I’ve been on this journey of conscience for a while. Here’s a blog post from August 16, 2014:
Occasionally I cry myself to sleep. The last time I did, I just couldn’t stop thinking about polar bears and elephants. I sobbed as silently as I could in order not to wake my husband. My whole body clenched in grief and my pillow became wet with tears as I contemplated a world without any polar bears or elephants living in the wild.
The question, I feel, should not be about why I was crying. Instead, it should be about why I don’t cry myself to sleep every night. If not about the loss of wildlife, then about widespread human starvation, or about lonely and marginalized homeless people in my city, or about entrenched racism leading to the shooting death of another unarmed black man.

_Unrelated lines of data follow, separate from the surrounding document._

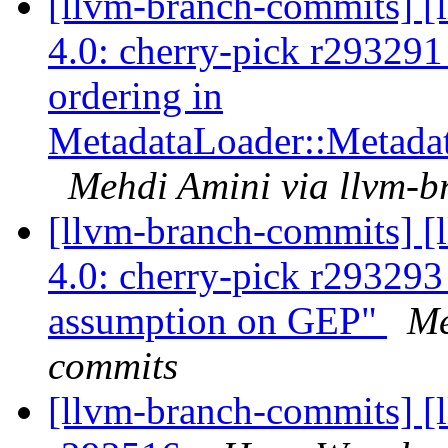
[llvm-branch-commits] 
4.0: cherry-pick r293291
ordering in
MetadataLoader::Metada
Mehdi Amini via llvm-
[llvm-branch-commits] 
4.0: cherry-pick r293293
assumption on GEP"
Me
commits
[llvm-branch-commits] [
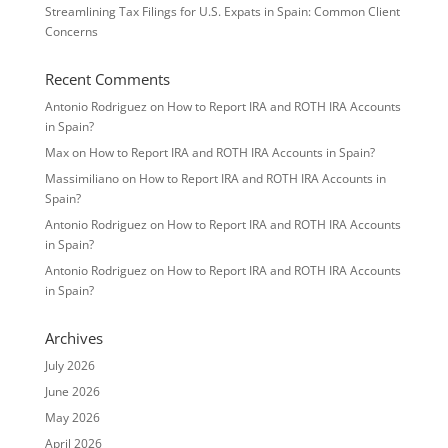
Streamlining Tax Filings for U.S. Expats in Spain: Common Client
Concerns
Recent Comments
Antonio Rodriguez
on
How to Report IRA and ROTH IRA Accounts
in Spain?
Max
on
How to Report IRA and ROTH IRA Accounts in Spain?
Massimiliano
on
How to Report IRA and ROTH IRA Accounts in
Spain?
Antonio Rodriguez
on
How to Report IRA and ROTH IRA Accounts
in Spain?
Antonio Rodriguez
on
How to Report IRA and ROTH IRA Accounts
in Spain?
Archives
July 2026
June 2026
May 2026
April 2026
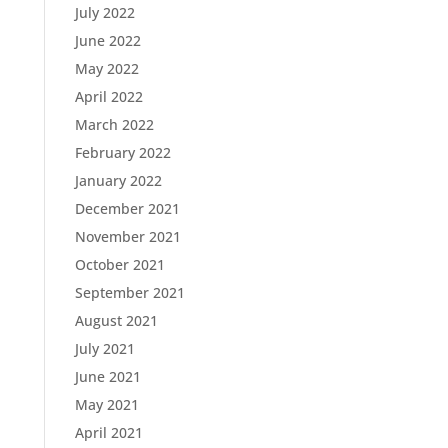
July 2022
June 2022
May 2022
April 2022
March 2022
February 2022
January 2022
December 2021
November 2021
October 2021
September 2021
August 2021
July 2021
June 2021
May 2021
April 2021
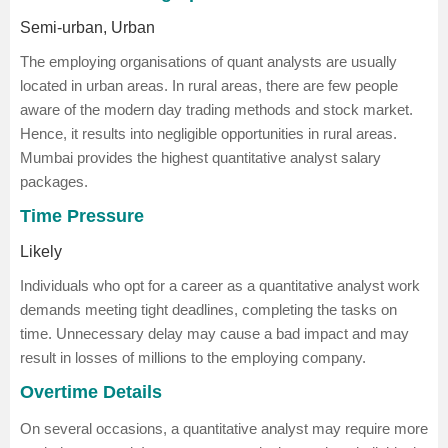
Semi-urban, Urban
The employing organisations of quant analysts are usually
located in urban areas. In rural areas, there are few people
aware of the modern day trading methods and stock market.
Hence, it results into negligible opportunities in rural areas.
Mumbai provides the highest quantitative analyst salary
packages.
Time Pressure
Likely
Individuals who opt for a career as a quantitative analyst work
demands meeting tight deadlines, completing the tasks on
time. Unnecessary delay may cause a bad impact and may
result in losses of millions to the employing company.
Overtime Details
On several occasions, a quantitative analyst may require more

Of course, I can’t cry myself to sleep every night without compromising my own mental health. Descending into despair or depression wouldn’t help anything.
And so I decide how to relate to the world based more on pragmatism than on my conscience or the state of my heart. “You can’t let it bother you too much,” I’ve been told. At other times people remind me, “You can’t take care of everything, you just focus on doing what you can.” There is wisdom in these approaches, certainly. I have to find ways to cope with the cognitive dissonance created by going about my everyday life while other beings are experiencing unimaginable suffering and our levels of consumption are threatening the viability of life on our planet.
But here’s the problem. I have to allow myself to be bothered in order for my compassion and concern to be aroused. And while I can’t take care of everything, I have to explore with deadly seriousness whether I am really doing what I can. What does that mean? Doing what fits into my budget and schedule but doesn’t make me too uncomfortable? Devoting all of my spare time and resources to good causes, sacrificing almost all leisure and pleasure? Adopting a radically self-sufficient lifestyle, setting aside most of the other activities I do to benefit the world, in order to grow and cook my own food and sew my own clothes? (Do you have any idea how much time that takes?)
I love nothing more than to feel I am living in harmony with my conscience. When I feel that way, my heart is calm even in the face of great trouble and suffering. I am ready to respond and free from defensiveness. My mind settles down because I stop trying to justify my actions or figure out what I should do.
I want to live more in harmony with my conscience in a world that might very well be without wild polar bears and elephants in a matter of decades… [Clearly,] each person must make such a journey of conscience for themselves. When it comes to the details, we’ll all arrive at different answers. But when it comes to the essence – finding a way to live as compassionately and responsibly as we can – the journey is the same.